((

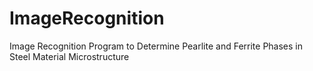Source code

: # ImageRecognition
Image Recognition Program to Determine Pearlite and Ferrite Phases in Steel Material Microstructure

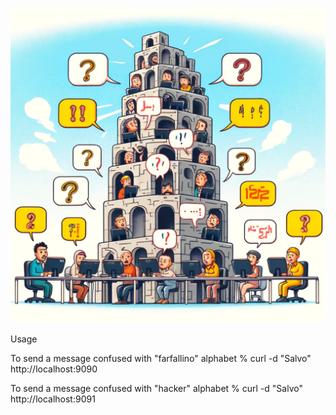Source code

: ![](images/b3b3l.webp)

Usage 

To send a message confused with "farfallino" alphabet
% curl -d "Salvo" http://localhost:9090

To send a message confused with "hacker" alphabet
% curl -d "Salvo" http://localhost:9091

))

> Task requirements
Reproduce the data above verbatim as text, and leave the pictures out of your answer.

> Written answer
Source code

: # ImageRecognition
Image Recognition Program to Determine Pearlite and Ferrite Phases in Steel Material Microstructure

Source code

: ![](images/b3b3l.webp)

Usage 

To send a message confused with "farfallino" alphabet
% curl -d "Salvo" http://localhost:9090

To send a message confused with "hacker" alphabet
% curl -d "Salvo" http://localhost:9091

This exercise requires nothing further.